* Source data:
*****
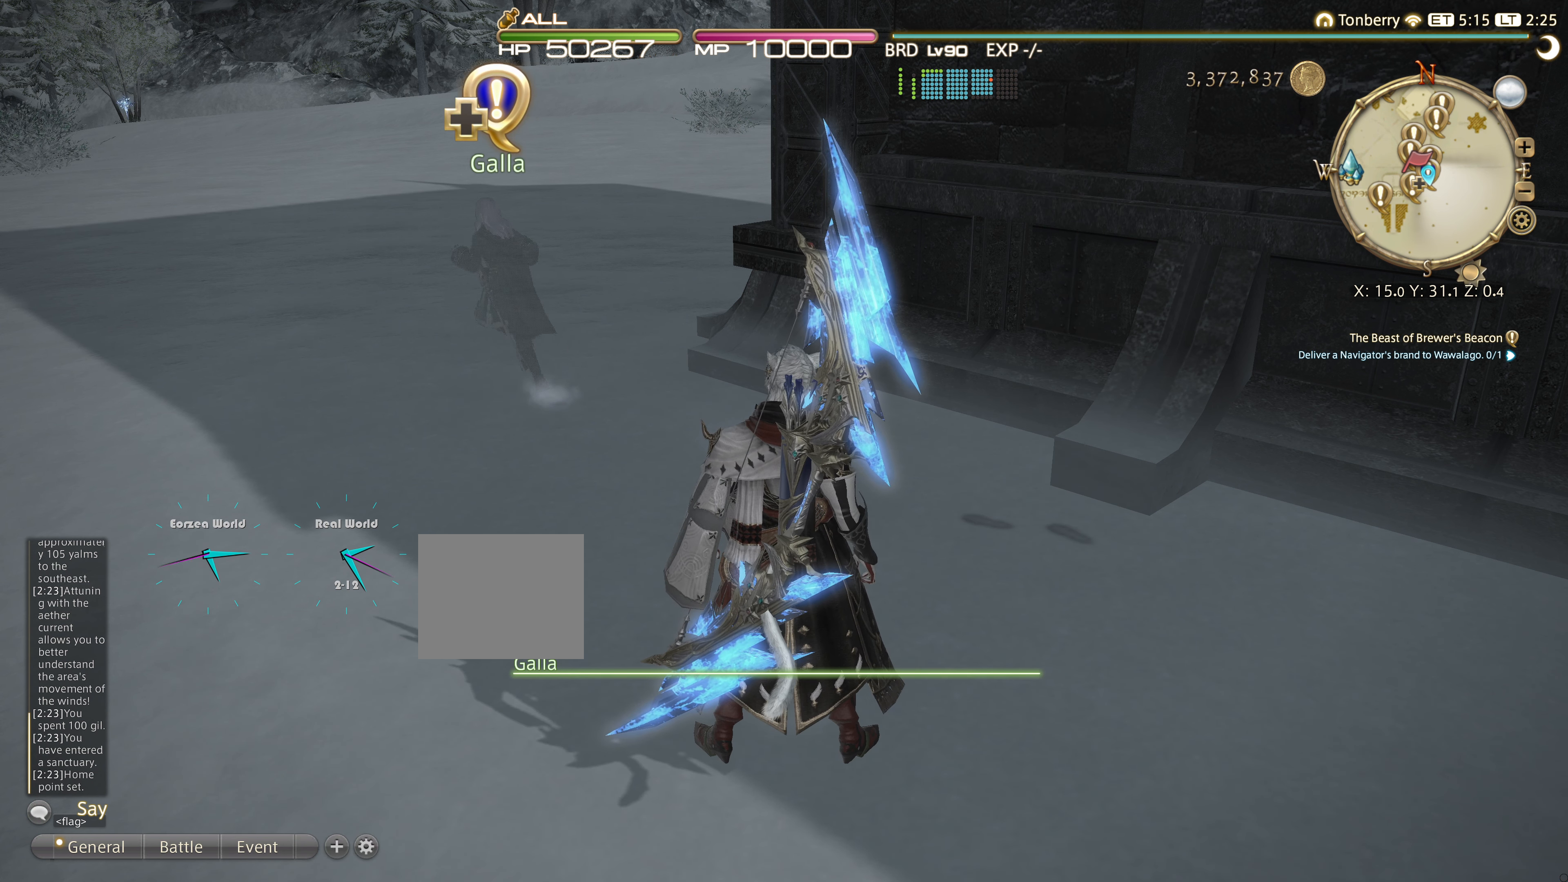
{"buttons": [], "left_stick": "center", "right_stick": "center", "events": []}
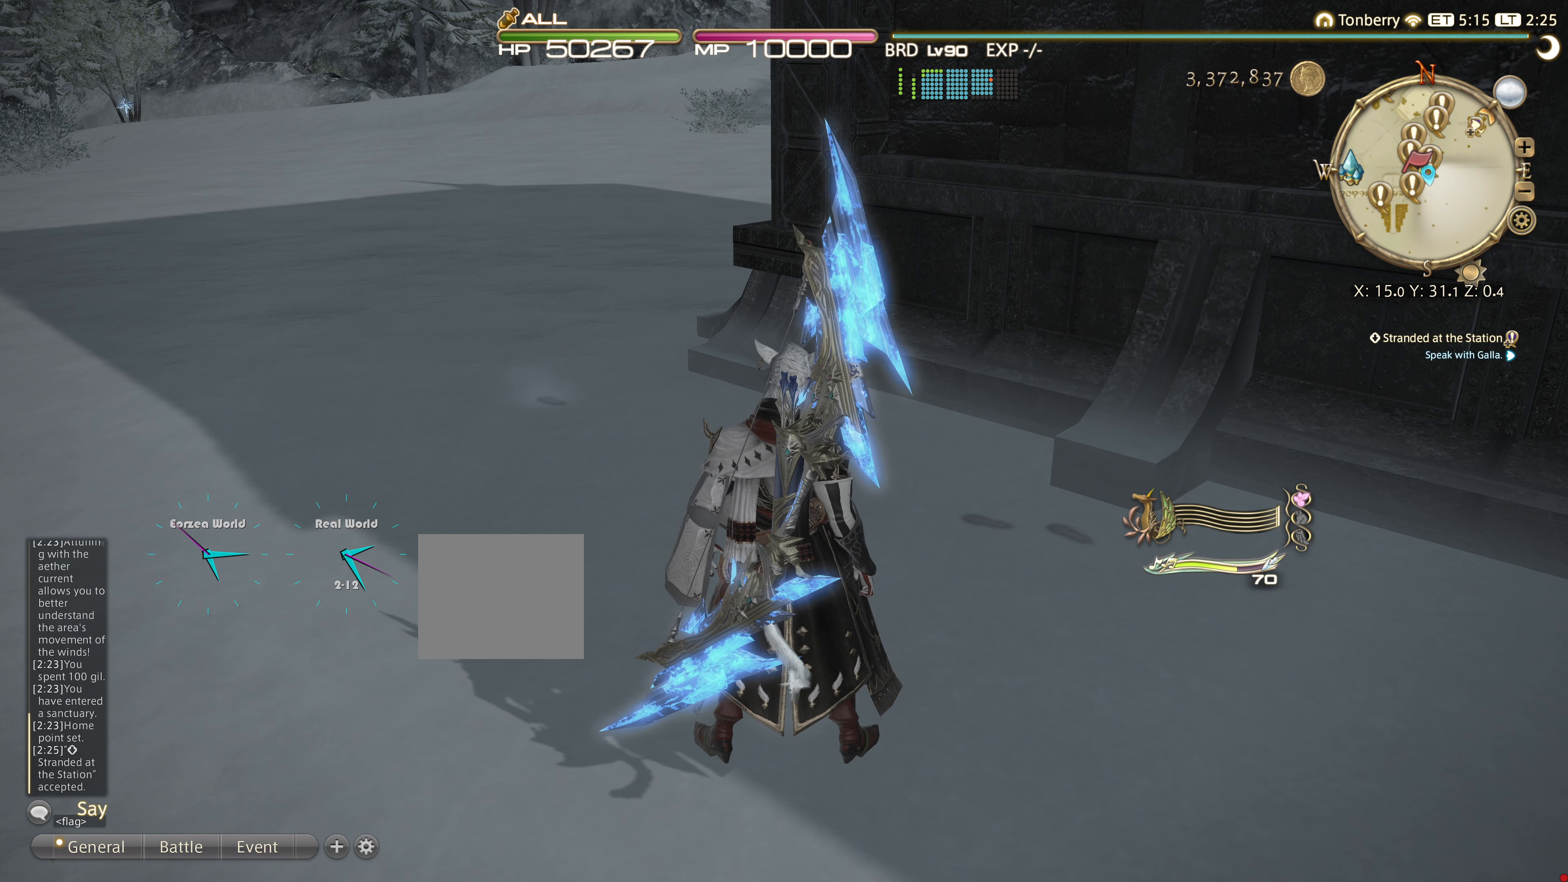
{"buttons": [], "left_stick": "center", "right_stick": "center", "events": []}
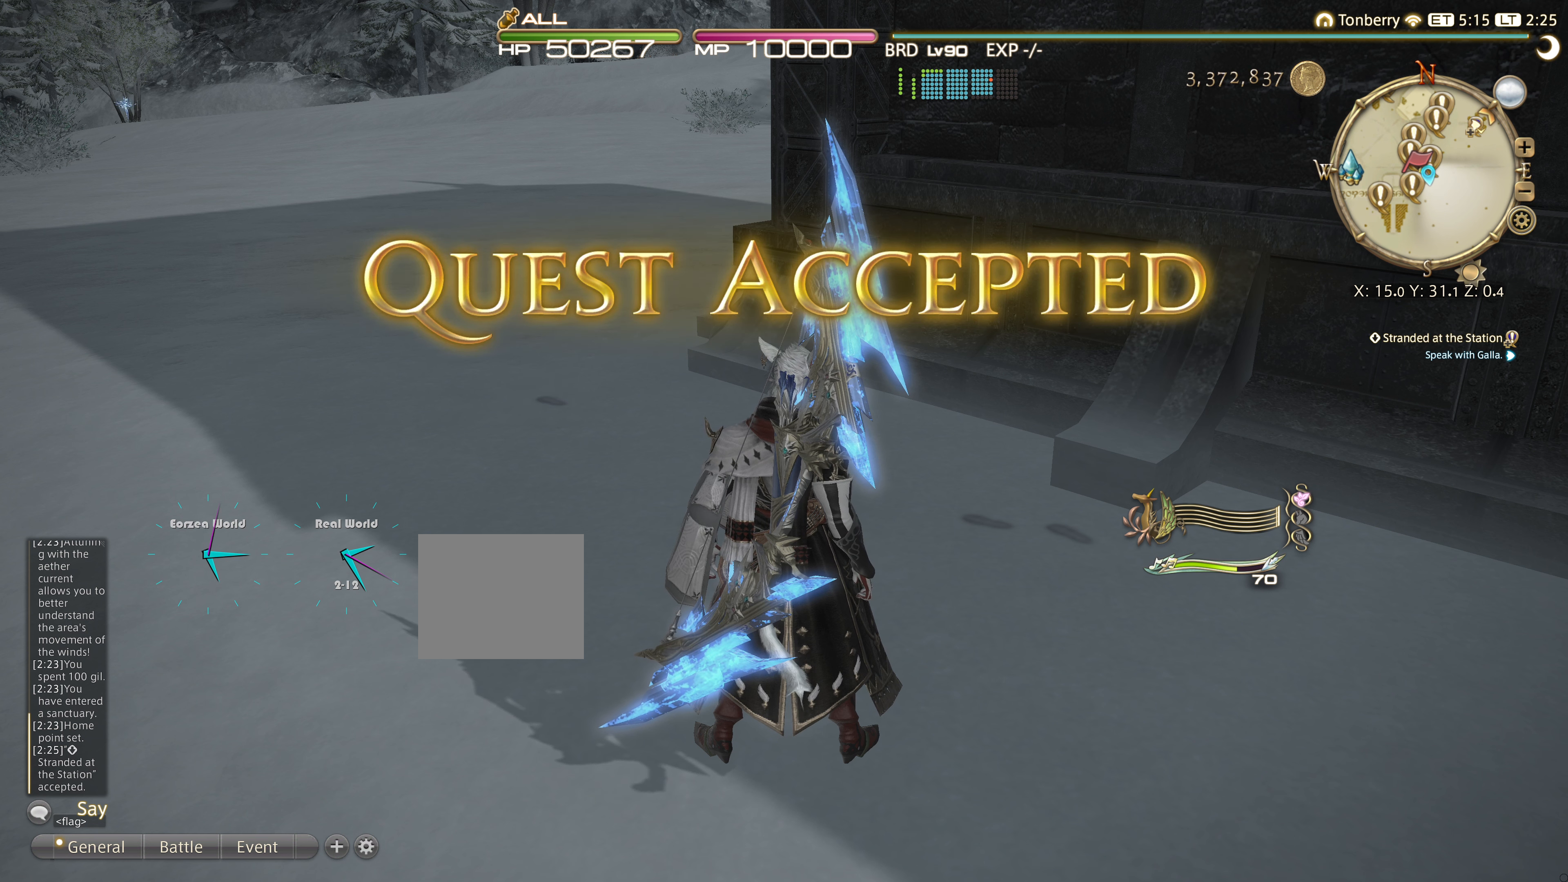
{"buttons": [], "left_stick": "center", "right_stick": "center", "events": []}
*****
* Work item: Reproduce the data above word for word and omit the images.

* Final answer:
{"buttons": [], "left_stick": "center", "right_stick": "center", "events": []}
{"buttons": [], "left_stick": "center", "right_stick": "center", "events": []}
{"buttons": [], "left_stick": "center", "right_stick": "center", "events": []}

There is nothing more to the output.